In this tutorial, we will walk through the process of generating personal access tokens for a custom model in Laravel using Laravel Sanctum. Personal access tokens are useful for authenticating API requests from your application users. We'll demonstrate how to configure a custom model to issue and manage these tokens.
Prerequisites:
- A Laravel project with the Sanctum package installed.
- A custom model that you'd like to associate with the tokens.
Step 1: Install Sanctum (If Not Already Installed)
First, make sure Sanctum is installed in your Laravel project. You can install it using Composer:
composer require laravel/sanctum
After installation, publish the Sanctum configuration file:
php artisan vendor:publish --provider="Laravel\Sanctum\SanctumServiceProvider"
Finally, run the migration to create the necessary tables:
php artisan migrate
Step 2: Model Configuration
Let's assume you have a custom model called Customer. We'll configure this model to issue personal access tokens.
- Add the
HasApiTokens Trait: In your Customer model, add the HasApiTokens trait, which provides the necessary methods to generate tokens.
use Laravel\Sanctum\HasApiTokens;
use Illuminate\Foundation\Auth\User as Authenticatable;
class Customer extends Authenticatable
{
use HasApiTokens;
protected $fillable = ['name', 'email'];
// Define the relationship with tokens
public function tokens()
{
return $this->morphMany(\Laravel\Sanctum\PersonalAccessToken::class, 'tokenable');
}
}
The HasApiTokens trait adds the ability to issue tokens to the Customer model.
Step 3: Generate Personal Access Tokens
Now that your model is configured, let's generate a personal access token for a Customer. You can do this in a controller or any other part of your application where you manage user authentication.
Here’s an example of generating a token for a customer:
$customer = Customer::find($customerId); // Replace $customerId with the actual customer ID
$token = $customer->createToken('customer-token'); // 'customer-token' is the token name
$accessToken = $token->plainTextToken; // This is the plain text token
The $accessToken contains the token string, which you can provide to the customer or use in API requests.

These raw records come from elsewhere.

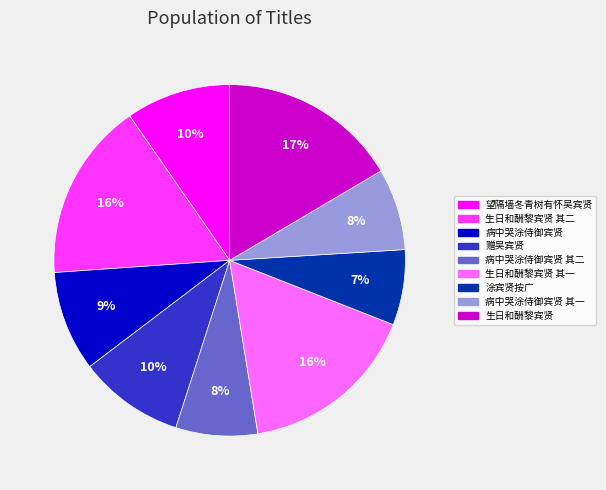

To the nearest percent, what is the difference between the 生日和酬黎宾贤 其二 and 病中哭涂侍御宾贤 slice percentages?

7%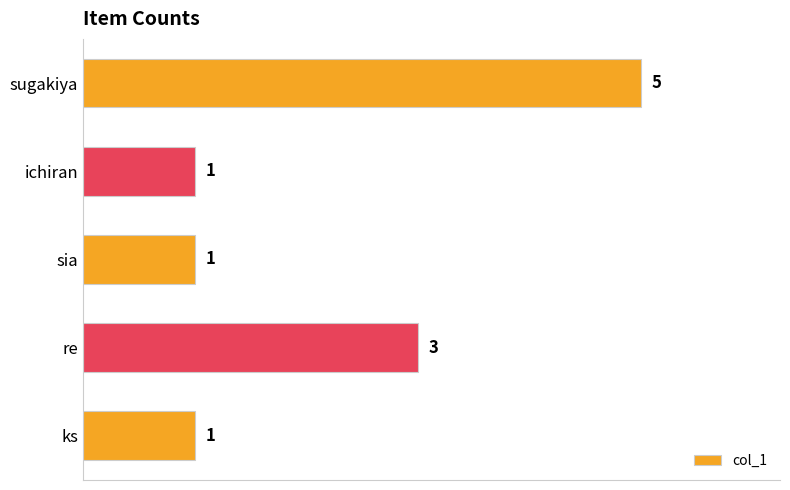

What is the average value?

2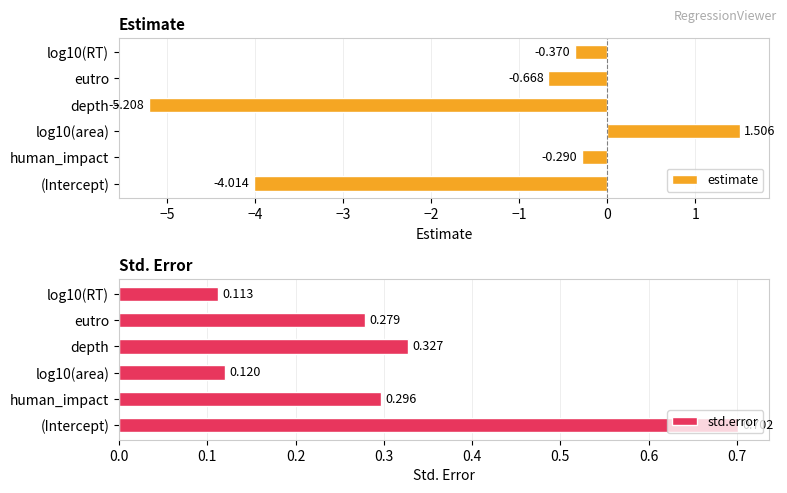

Where is estimate nearest to the value -1?

eutro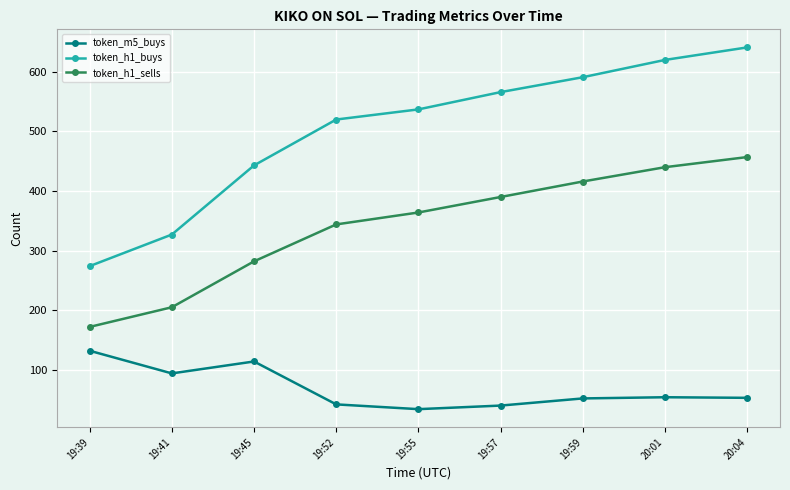

True or false: token_m5_buys and token_h1_buys intersect in this chart.

False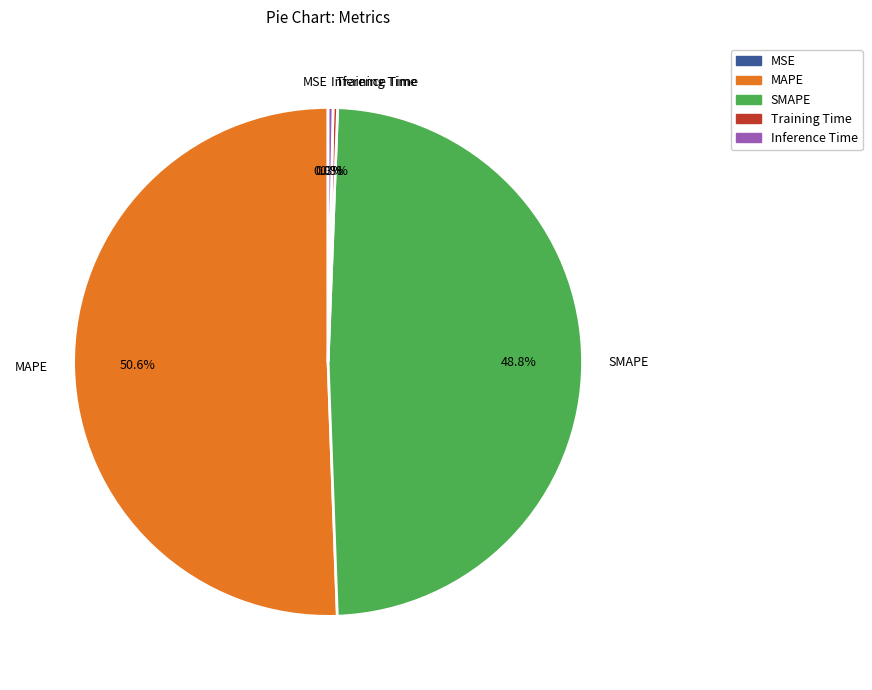

To the nearest percent, what is the combined percentage of Training Time and Inference Time?

1%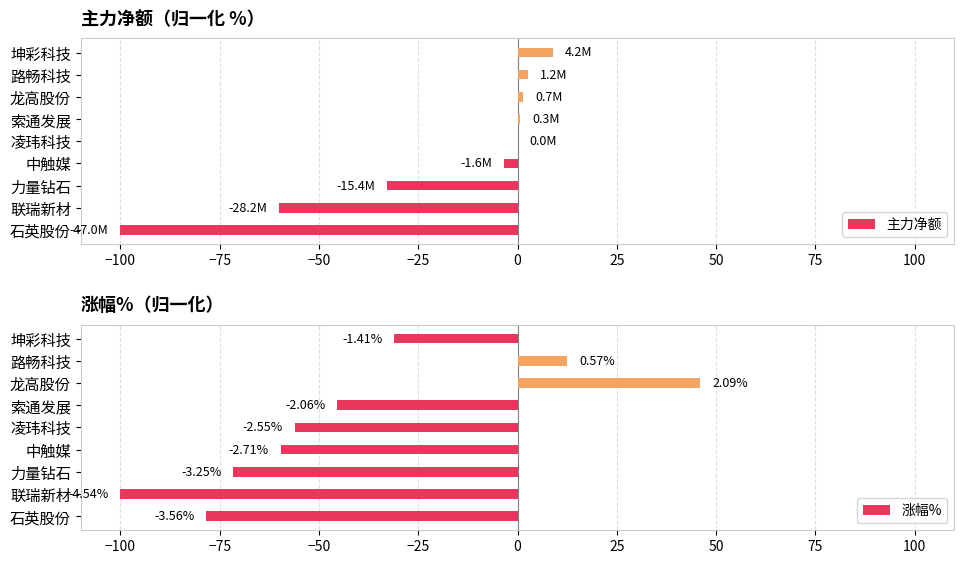

How many values in 主力净额 are below zero?

4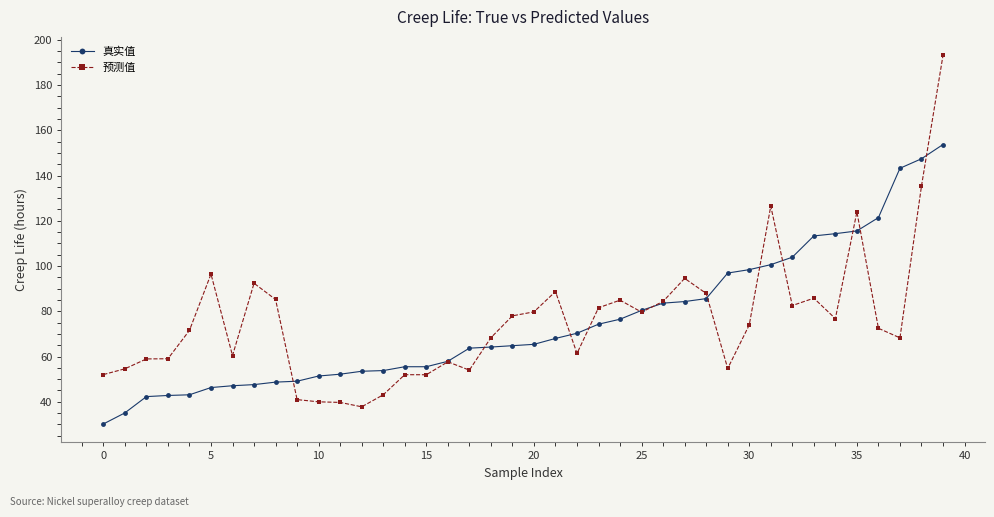

Which series has the widest spread of values?

预测值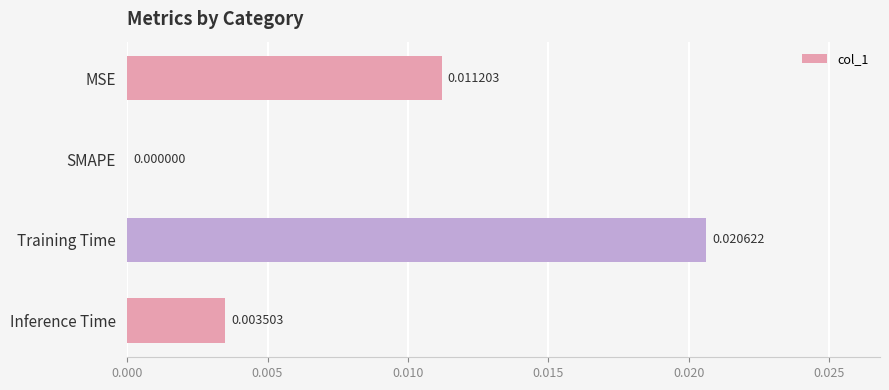

Between Training Time and MSE, which is larger?

Training Time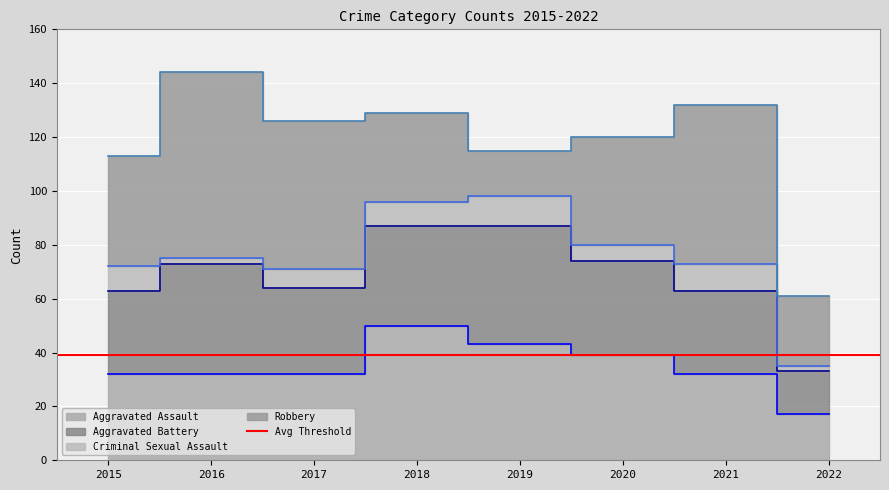

At which category is the sum across all series the highest?

2016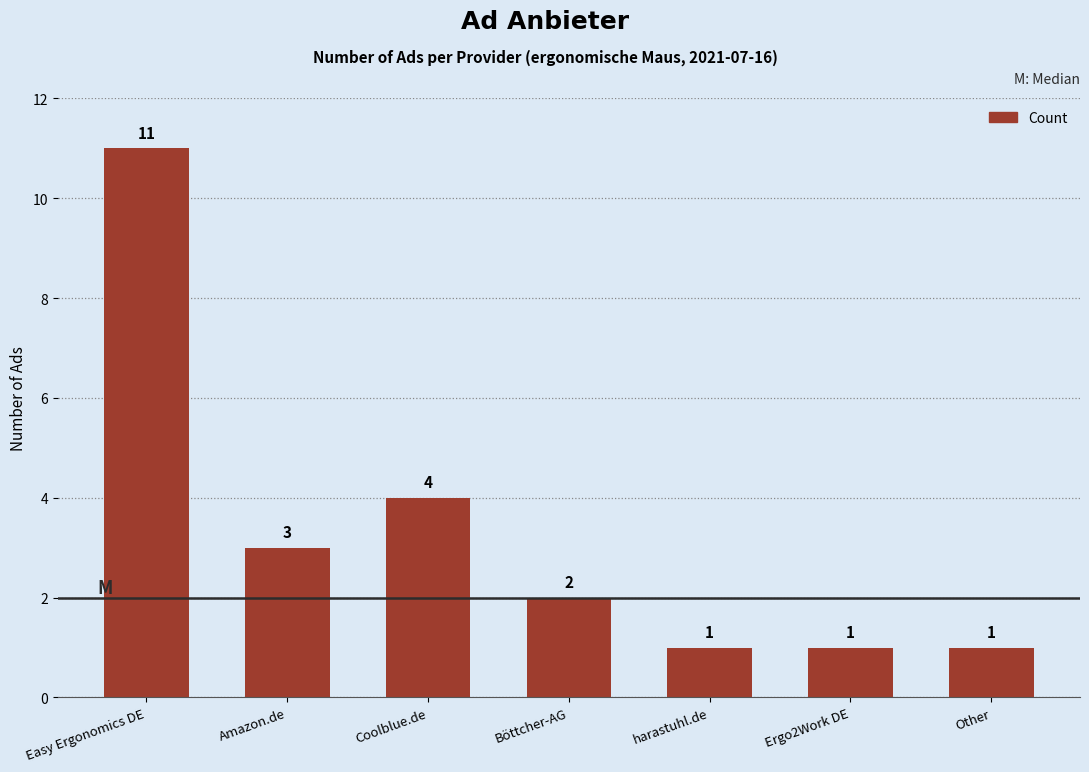

How many bars are there in total?

7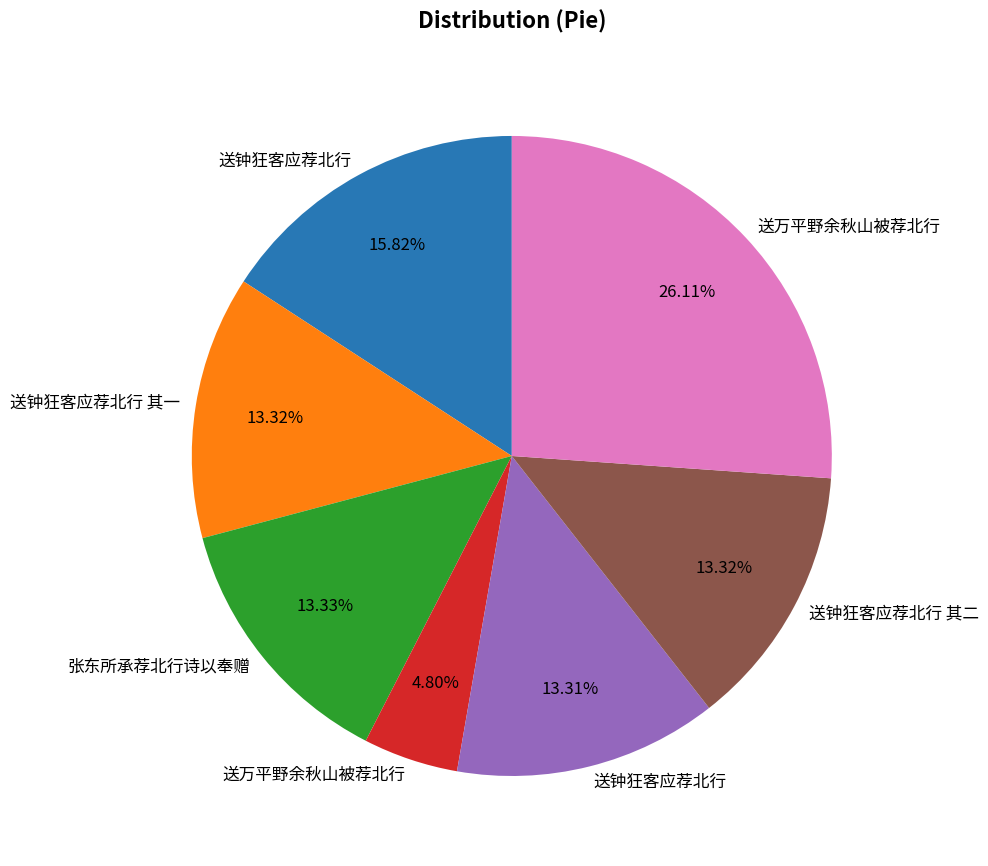

Does any single category account for the majority?

No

Step 4: Using the Token for Authentication
To authenticate API requests using this token, you can send it in the Authorization header of the request:
GET /api/customer/orders
Host: your-api-domain.com
Authorization: Bearer YOUR_TOKEN_HERE
Laravel will automatically validate the token and authenticate the request if the token is valid.
Step 5: Managing Token Abilities (Optional)
You can also define specific abilities (permissions) for the token to limit what actions a user can perform with that token. For example:
$token = $customer->createToken('customer-token', ['order:view', 'order:create']);
In this case, the token is granted the ability to view and create orders. You can check for these abilities when performing actions in your controllers.
if ($request->user()->tokenCan('order:view')) {
// The user is allowed to view orders
}
Step 6: Displaying Tokens in Blade View
To display the tokens associated with each Customer in a Blade view, you can loop through the customers and their associated tokens like this:
@foreach ($customers as $customer)
<div class="customer">
<p>Customer Name: {{ $customer->name }}</p>
@if ($customer->tokens->isNotEmpty())
<p>Personal Access Tokens:</p>
<ul>
@foreach ($customer->tokens as $token)
<li>
<strong>Token Name:</strong> {{ $token->name }}<br>
<strong>Token Abilities:</strong> {{ implode(', ', $token->abilities) }}
</li>
@endforeach
</ul>
@else
<p>No personal access tokens available for this customer.</p>
@endif
</div>
@endforeach
In the above example:
- We loop through the
$customers collection, displaying each customer's name and their associated tokens. - If the customer has any tokens, we display the token name and the abilities assigned to that token.
- If the customer does not have any tokens, a message is shown indicating that no tokens are available.
Step 7: Revoking Tokens (Optional)
You may want to revoke tokens when a customer logs out or when you need to invalidate a token. This can be done by deleting the token associated with the customer:
$customer->tokens()->delete(); // Revoke all tokens for this customer
Alternatively, you can revoke a specific token:
$customer->tokens()->where('id', $tokenId)->delete(); // Revoke a specific token
Conclusion
In this tutorial, we walked through the process of generating and managing personal access tokens for a custom model in Laravel using Sanctum. This includes setting up your model, creating tokens, using them for API authentication, and displaying them in a Blade view.
By leveraging Laravel Sanctum, you can easily authenticate API requests in a secure and scalable way, while providing flexibility for defining token abilities and managing tokens across different models.